NEW YORK (Reuters) - The upstart wireless company that is being bankrolled by Philip Falcone’s $5 billion Harbinger Capital Partners hedge fund could run out of money during the second quarter of 2012, according to the company’s financial statement.
LightSquared, which registered a $427 million net loss during the first nine months of this year, may not be able to “continue as a going concern” unless it can raise additional capital and financing, the statement reviewed by Reuters said.
“There is a need to raise substantial capital beyond the beginning of the second quarter of 2012 in order to have sufficient liquidity,” the company’s statement said.
It’s been no secret in the telecom world that LightSquared is in need of cash, but the financial statement paints a fairly bleak outlook for the Reston, Virginia-based company. A failure of LightSquared would be another jolt to investors in Falcone’s hedge fund, which has committed more than $3 billion in equity and loan commitments to the company. Falcone gained fame after making billions in 2007 by shorting subprime mortgages.
A spokesman for LightSquared said the company “has cash through the next several quarters.” A person familiar with LightSquared said the company does not need any additional money until the Federal Communication Commission rules on a company plan for dealing with potential interference issues with global positioning systems. It is not clear when the FCC will rule.

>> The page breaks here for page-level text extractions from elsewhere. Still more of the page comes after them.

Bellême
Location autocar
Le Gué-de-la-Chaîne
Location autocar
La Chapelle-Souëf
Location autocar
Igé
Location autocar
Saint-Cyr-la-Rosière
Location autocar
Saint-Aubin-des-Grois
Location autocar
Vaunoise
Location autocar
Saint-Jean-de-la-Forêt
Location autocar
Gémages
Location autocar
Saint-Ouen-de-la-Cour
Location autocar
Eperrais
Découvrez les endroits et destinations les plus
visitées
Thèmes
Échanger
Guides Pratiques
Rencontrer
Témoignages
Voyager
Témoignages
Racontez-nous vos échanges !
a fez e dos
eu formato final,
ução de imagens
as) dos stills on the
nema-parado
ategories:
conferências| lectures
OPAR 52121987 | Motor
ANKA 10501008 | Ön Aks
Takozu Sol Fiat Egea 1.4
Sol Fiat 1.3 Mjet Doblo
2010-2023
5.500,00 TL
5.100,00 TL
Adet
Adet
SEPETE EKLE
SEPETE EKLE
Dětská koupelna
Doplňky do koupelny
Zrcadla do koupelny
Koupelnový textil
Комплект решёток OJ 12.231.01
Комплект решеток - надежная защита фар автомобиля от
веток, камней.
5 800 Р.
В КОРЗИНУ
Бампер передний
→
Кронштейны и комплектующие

A Harbinger’s spokesman was not immediately available for comment.
In July, Falcone’s hedge fund loaned about $184 million to LightSquared in return for warrants that can be converted into 2.9 million shares of LightSquared stock, according to the financial statement.

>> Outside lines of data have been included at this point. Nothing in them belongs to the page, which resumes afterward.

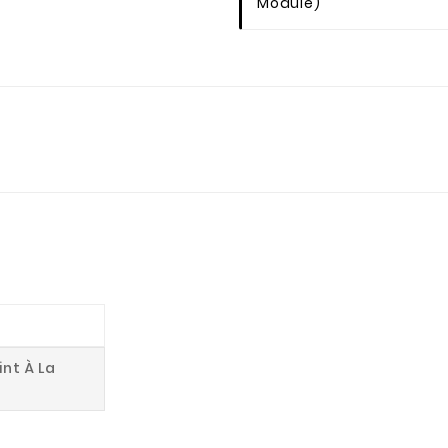
Module)
int À La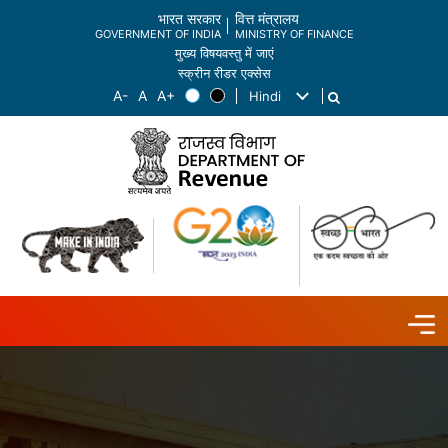
भारत सरकार
वित्त मंत्रालय
GOVERNMENT OF INDIA
MINISTRY OF FINANCE
मुख्य विषयवस्तु में जाएं
स्क्रीन रीडर एक्सेस
Hindi
List additional actions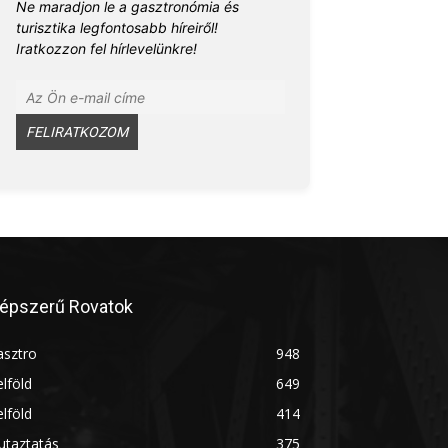
Ne maradjon le a gasztronómia és
turisztika legfontosabb híreiről!
Iratkozzon fel hírlevelünkre!
épszerű Rovatok
asztro
948
lföld
649
lföld
414
utaztatás
375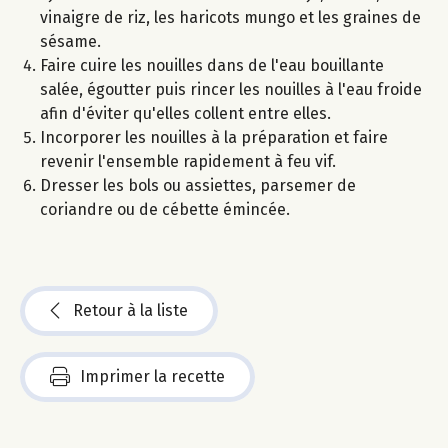
vinaigre de riz, les haricots mungo et les graines de
sésame.
Faire cuire les nouilles dans de l'eau bouillante
salée, égoutter puis rincer les nouilles à l'eau froide
afin d'éviter qu'elles collent entre elles.
Incorporer les nouilles à la préparation et faire
revenir l'ensemble rapidement à feu vif.
Dresser les bols ou assiettes, parsemer de
coriandre ou de cébette émincée.
Retour à la liste
Imprimer la recette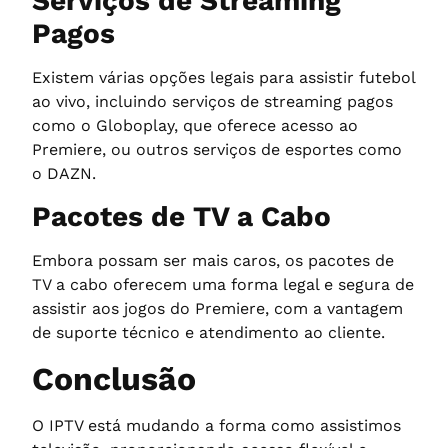
Serviços de Streaming
Pagos
Existem várias opções legais para assistir futebol
ao vivo, incluindo serviços de streaming pagos
como o Globoplay, que oferece acesso ao
Premiere, ou outros serviços de esportes como
o DAZN.
Pacotes de TV a Cabo
Embora possam ser mais caros, os pacotes de
TV a cabo oferecem uma forma legal e segura de
assistir aos jogos do Premiere, com a vantagem
de suporte técnico e atendimento ao cliente.
Conclusão
O IPTV está mudando a forma como assistimos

New York-based Harbinger already is LightSquared’s largest equity holder - owning all but a small sliver of the company.
Falcone’s big bet on wireless has always been a risky one given that the telecom space is one with a history of failure and usually requires significant sums of cash to become operational. But Falcone began raising money for LightSquared at a time the capital markets remained less than hospitable to risky ventures and the network has been plagued by concerns it could interfere with GPS for planes and the military.
The financial statement notes that in the next year LightSquared has “significant cash commitments” including making a $500 million to $700 million payment to its network partner Sprint Nextel and making $310 million in payments to some of the wireless telecom’s debt holders.
“If the company fails to obtain the necessary financing on a timely basis, the execution of the company’s business strategy could be materially delayed, costs could materially increase or the company may have to discontinue operations or seek a purchaser for the business or assets,” according to the September 30 financial statement.
The financial statement reports LightSquared, which plans to provide high-speed 4G wireless broadband services to all corners of the United States, generated just $30 million in revenues during the first nine months of the year.
The wireless company has $4.64 billion in assets, of which the most valuable are its licenses to operate in various broadcast spectrums. The company currently values those licenses at $2.44 billion.
Lack of cash is not the only problem facing LightSquared. Opposition to LightSquared’s planned network roll-out continues to grow on Capitol Hill, over concern that the company’s available broadcast spectrum will cause interference with global positioning systems used by the Department of Defense and the aviation industry.
LightSquared says it has a plan to deal with the potential interference problems, but some of the company’s critics are not convinced. On Capitol Hill, Senator Chuck Grassley, an Iowa Republican, is using the GPS issue to press the Federal Communications Commission to release more information about its dealings with the Falcone-backed telecom.
On December 9, Falcone notified investors in his hedge fund that U.S. securities regulators are considering charging him with a number of securities law violations. The U.S. Securities and Exchange Commission informed Falcone that he could face a civil enforcement action over an allegation his fund engaged in manipulative trading involving an unnamed debt security.
Falcone, in a letter to his investors reviewed by Reuters, said none of the matters the SEC is investigating involve LightSquared.